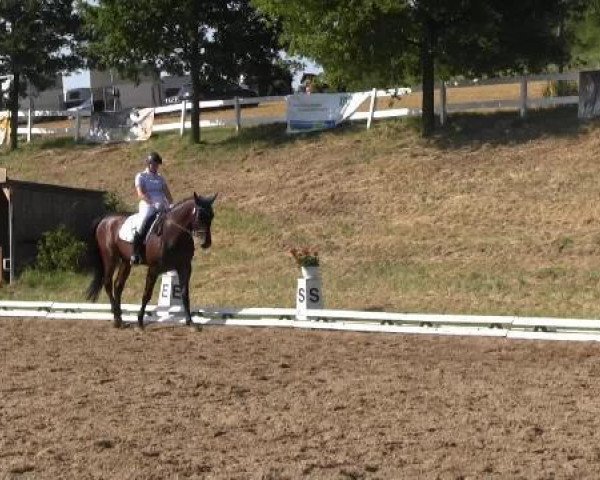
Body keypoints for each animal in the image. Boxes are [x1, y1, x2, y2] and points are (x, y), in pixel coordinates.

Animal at [84, 193, 216, 328]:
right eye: (200, 215)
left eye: (212, 216)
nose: (206, 243)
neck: (173, 233)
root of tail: (105, 219)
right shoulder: (154, 268)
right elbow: (147, 294)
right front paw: (140, 321)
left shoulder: (185, 267)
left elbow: (185, 294)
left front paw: (190, 322)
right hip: (110, 258)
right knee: (108, 283)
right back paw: (116, 319)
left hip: (126, 262)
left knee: (118, 286)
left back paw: (120, 318)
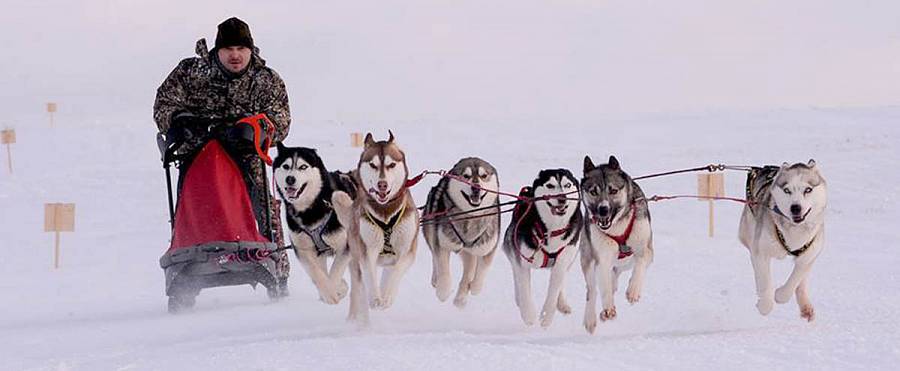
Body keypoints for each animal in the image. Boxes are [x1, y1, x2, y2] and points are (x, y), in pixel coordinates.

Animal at [272, 145, 356, 306]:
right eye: (286, 166)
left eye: (303, 167)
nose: (290, 179)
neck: (311, 209)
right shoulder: (303, 249)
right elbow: (317, 274)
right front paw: (329, 293)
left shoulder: (345, 246)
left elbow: (335, 272)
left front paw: (334, 292)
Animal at [330, 132, 418, 326]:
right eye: (373, 165)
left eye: (391, 164)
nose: (382, 185)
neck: (386, 213)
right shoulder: (367, 249)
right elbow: (370, 274)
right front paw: (376, 298)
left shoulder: (407, 250)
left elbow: (397, 271)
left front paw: (387, 297)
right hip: (355, 262)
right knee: (359, 292)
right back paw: (360, 322)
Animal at [424, 158, 502, 310]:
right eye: (466, 176)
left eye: (484, 176)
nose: (476, 187)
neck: (470, 216)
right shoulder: (442, 244)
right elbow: (443, 268)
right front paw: (443, 291)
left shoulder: (487, 247)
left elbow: (481, 270)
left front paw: (475, 287)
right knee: (435, 259)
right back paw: (437, 280)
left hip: (468, 251)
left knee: (469, 270)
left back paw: (461, 299)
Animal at [500, 169, 584, 328]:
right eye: (550, 185)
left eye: (567, 185)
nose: (562, 198)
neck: (550, 230)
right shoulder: (522, 260)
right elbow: (524, 288)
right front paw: (529, 315)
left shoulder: (562, 260)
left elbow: (554, 288)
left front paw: (546, 316)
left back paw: (562, 304)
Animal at [740, 161, 828, 322]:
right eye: (787, 190)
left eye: (808, 189)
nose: (795, 208)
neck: (794, 231)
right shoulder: (760, 252)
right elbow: (765, 282)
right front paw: (765, 305)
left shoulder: (809, 255)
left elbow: (795, 279)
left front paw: (780, 295)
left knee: (802, 283)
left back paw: (806, 306)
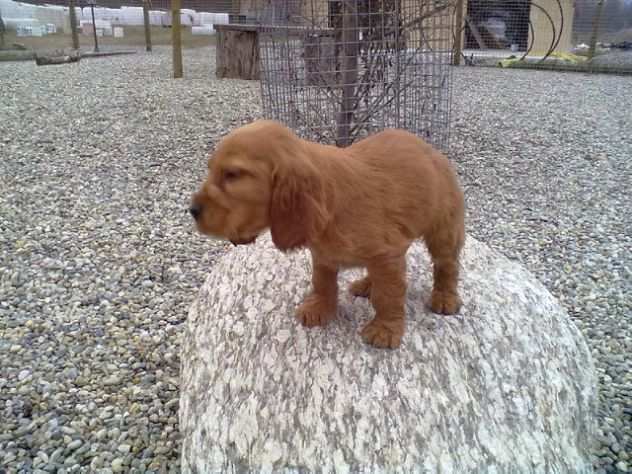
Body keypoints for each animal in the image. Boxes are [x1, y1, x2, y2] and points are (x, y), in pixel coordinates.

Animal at [191, 119, 464, 348]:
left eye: (232, 175)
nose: (192, 210)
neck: (331, 203)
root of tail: (432, 150)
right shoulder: (324, 255)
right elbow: (322, 282)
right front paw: (319, 308)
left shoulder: (386, 253)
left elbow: (388, 294)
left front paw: (385, 329)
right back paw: (367, 284)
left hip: (444, 228)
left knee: (446, 265)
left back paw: (445, 298)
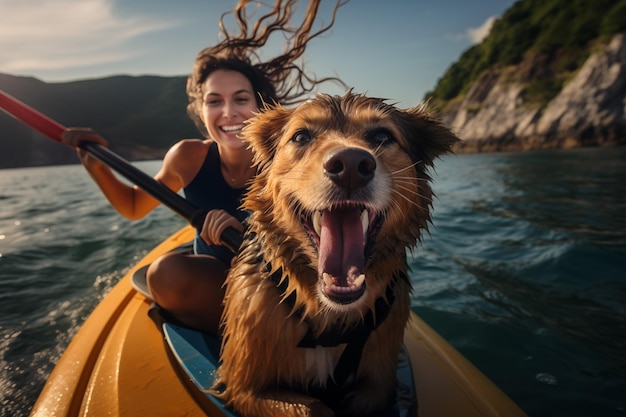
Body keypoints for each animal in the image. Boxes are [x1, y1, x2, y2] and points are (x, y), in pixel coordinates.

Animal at [212, 92, 456, 414]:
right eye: (301, 136)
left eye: (382, 135)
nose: (350, 165)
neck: (328, 322)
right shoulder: (242, 383)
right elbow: (309, 406)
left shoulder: (381, 377)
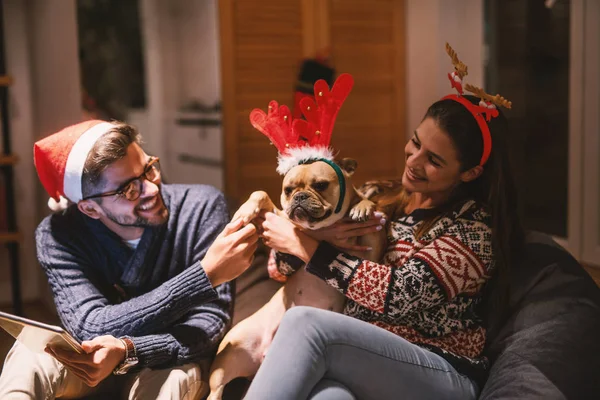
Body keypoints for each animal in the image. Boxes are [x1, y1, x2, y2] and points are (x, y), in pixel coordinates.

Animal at [209, 158, 386, 398]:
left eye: (321, 185)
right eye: (288, 190)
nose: (299, 196)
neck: (322, 229)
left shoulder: (369, 255)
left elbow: (369, 218)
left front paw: (363, 205)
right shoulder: (280, 219)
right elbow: (260, 193)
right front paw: (245, 211)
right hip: (229, 357)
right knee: (216, 389)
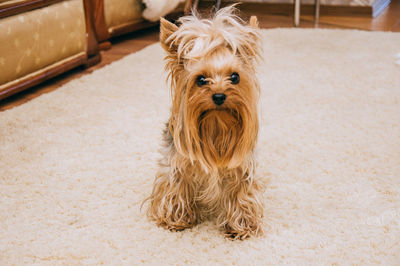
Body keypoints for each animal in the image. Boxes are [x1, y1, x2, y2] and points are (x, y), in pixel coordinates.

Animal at [145, 6, 264, 239]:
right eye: (201, 80)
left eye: (235, 77)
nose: (218, 95)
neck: (216, 125)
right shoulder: (177, 165)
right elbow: (176, 187)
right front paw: (176, 219)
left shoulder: (241, 168)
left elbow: (241, 192)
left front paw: (241, 225)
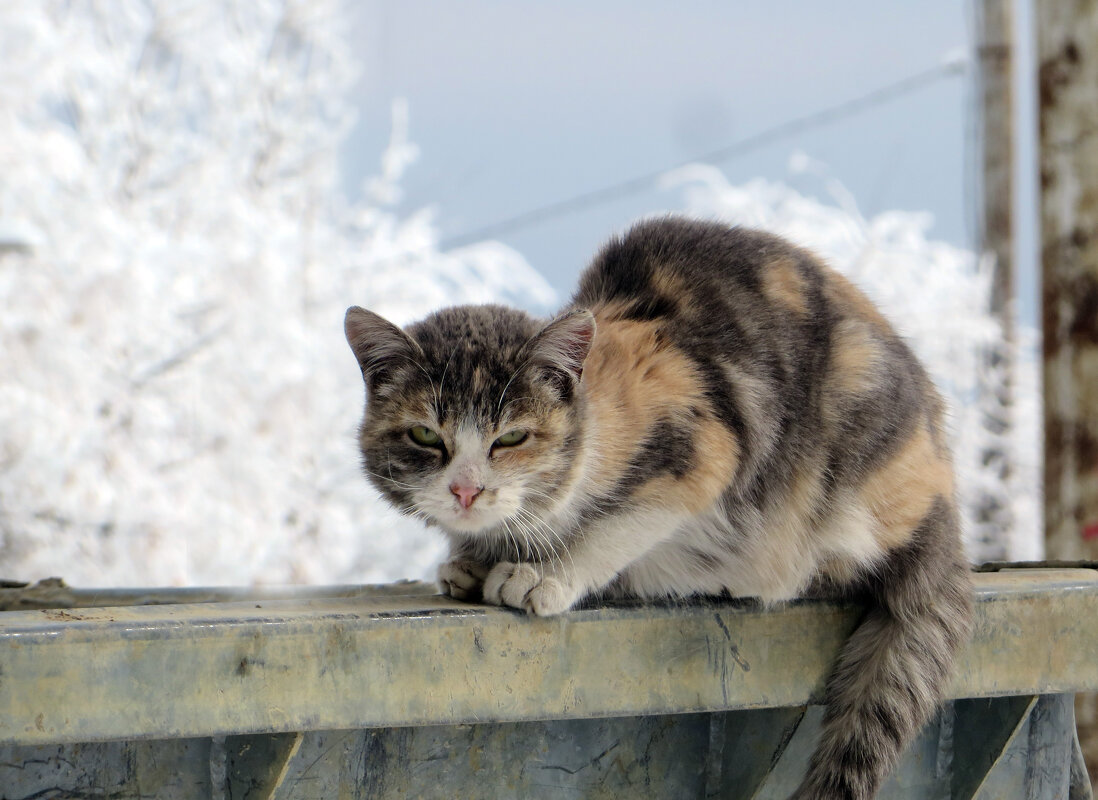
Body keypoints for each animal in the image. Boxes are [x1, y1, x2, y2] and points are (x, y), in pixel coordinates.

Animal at [342, 215, 970, 794]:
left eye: (511, 438)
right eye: (425, 436)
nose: (466, 490)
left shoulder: (702, 446)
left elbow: (622, 524)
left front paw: (545, 574)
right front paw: (471, 561)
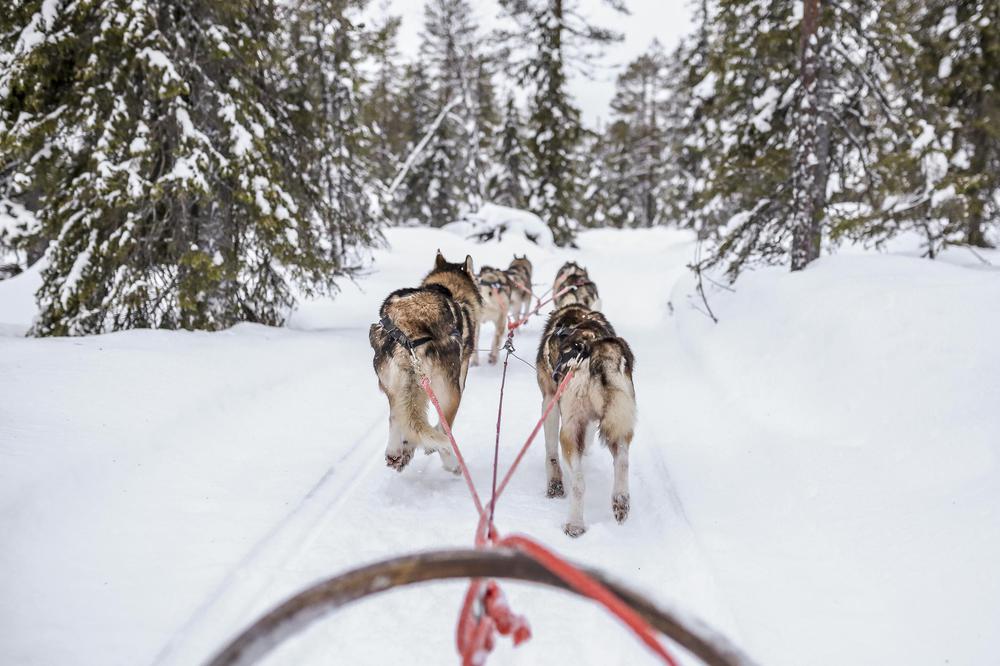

============================================================

Search the entries above for "back". Return every line that has it.

■ RESULT OF THE TASK:
right back paw: (116, 319)
left back paw: (120, 318)
right back paw: (360, 322)
right back paw: (437, 280)
left back paw: (461, 299)
left back paw: (562, 304)
left back paw: (806, 306)
right back paw: (367, 284)
left back paw: (445, 298)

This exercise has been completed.